◆ To do ◆
Using the string "лимоном" as the key, pull each matching line out of the records below.

BEGIN Source records

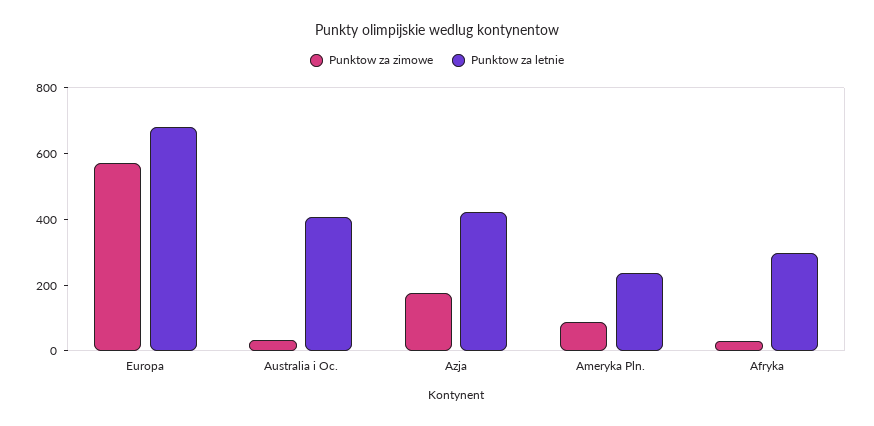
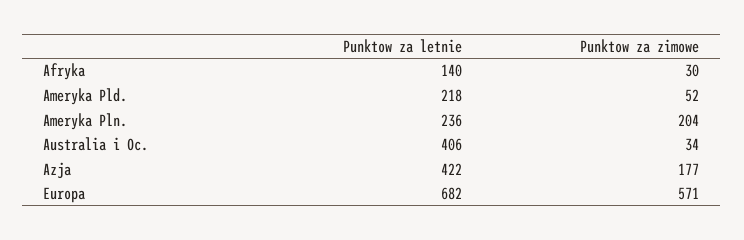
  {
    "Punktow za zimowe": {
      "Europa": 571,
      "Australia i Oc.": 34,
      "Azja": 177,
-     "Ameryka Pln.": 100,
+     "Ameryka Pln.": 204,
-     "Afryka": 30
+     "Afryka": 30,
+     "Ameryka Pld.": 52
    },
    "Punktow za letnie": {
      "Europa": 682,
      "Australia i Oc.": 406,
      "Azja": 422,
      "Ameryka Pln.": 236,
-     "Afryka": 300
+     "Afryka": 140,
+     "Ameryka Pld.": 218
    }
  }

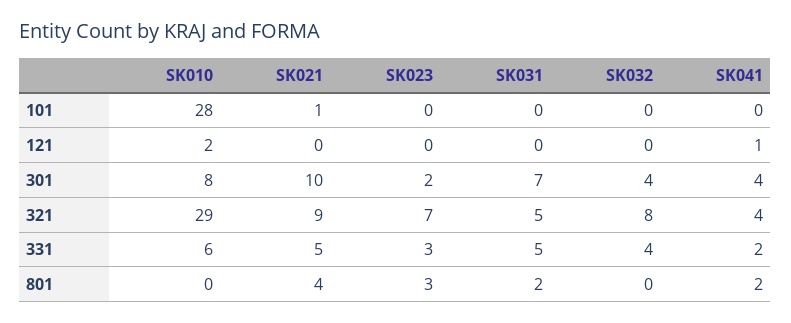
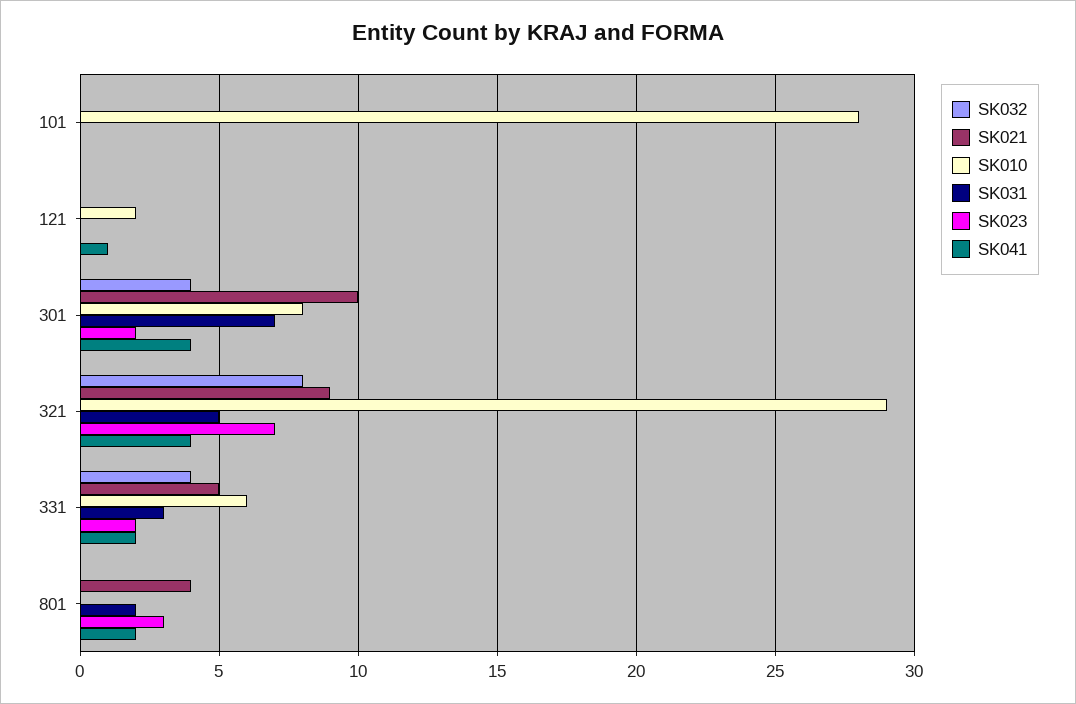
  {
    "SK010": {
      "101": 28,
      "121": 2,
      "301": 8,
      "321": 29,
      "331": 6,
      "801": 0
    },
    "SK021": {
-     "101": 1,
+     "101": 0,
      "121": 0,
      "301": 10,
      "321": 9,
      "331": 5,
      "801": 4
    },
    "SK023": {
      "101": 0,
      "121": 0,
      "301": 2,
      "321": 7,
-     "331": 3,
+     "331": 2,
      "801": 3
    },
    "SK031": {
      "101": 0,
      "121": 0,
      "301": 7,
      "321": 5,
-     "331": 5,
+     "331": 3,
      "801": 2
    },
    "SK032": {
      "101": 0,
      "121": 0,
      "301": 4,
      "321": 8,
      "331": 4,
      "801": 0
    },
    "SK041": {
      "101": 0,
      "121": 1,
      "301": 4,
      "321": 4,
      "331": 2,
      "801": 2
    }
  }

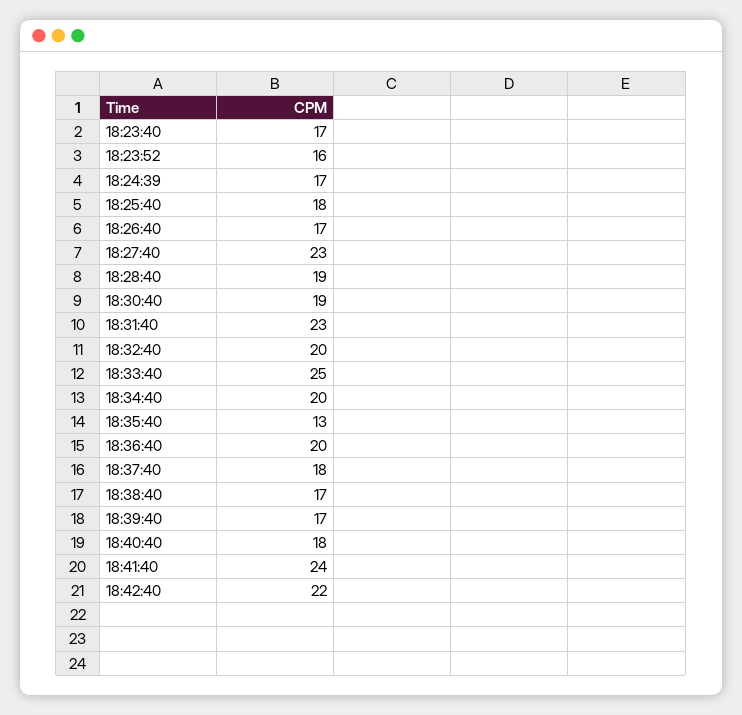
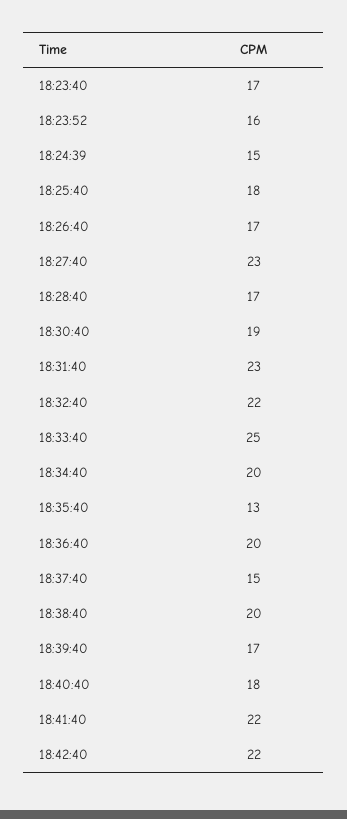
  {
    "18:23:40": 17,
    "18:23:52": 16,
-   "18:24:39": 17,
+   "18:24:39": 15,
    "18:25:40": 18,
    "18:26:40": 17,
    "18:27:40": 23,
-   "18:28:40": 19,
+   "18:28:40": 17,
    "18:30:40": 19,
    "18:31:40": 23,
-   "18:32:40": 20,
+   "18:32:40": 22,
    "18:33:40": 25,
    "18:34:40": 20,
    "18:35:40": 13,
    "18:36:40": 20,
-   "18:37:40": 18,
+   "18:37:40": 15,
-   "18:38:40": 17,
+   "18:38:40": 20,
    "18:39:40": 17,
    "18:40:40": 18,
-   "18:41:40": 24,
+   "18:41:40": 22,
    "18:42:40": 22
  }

END Source records
BEGIN Source records

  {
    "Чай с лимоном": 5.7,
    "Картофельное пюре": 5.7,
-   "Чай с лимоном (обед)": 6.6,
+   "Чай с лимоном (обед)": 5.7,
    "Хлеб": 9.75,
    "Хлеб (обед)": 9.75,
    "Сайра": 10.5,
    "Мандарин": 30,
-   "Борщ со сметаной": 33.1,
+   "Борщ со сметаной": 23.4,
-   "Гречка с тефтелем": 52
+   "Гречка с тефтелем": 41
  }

END Source records

◆ Worked solution ◆
    "Чай с лимоном": 5.7,
-   "Чай с лимоном (обед)": 6.6,
+   "Чай с лимоном (обед)": 5.7,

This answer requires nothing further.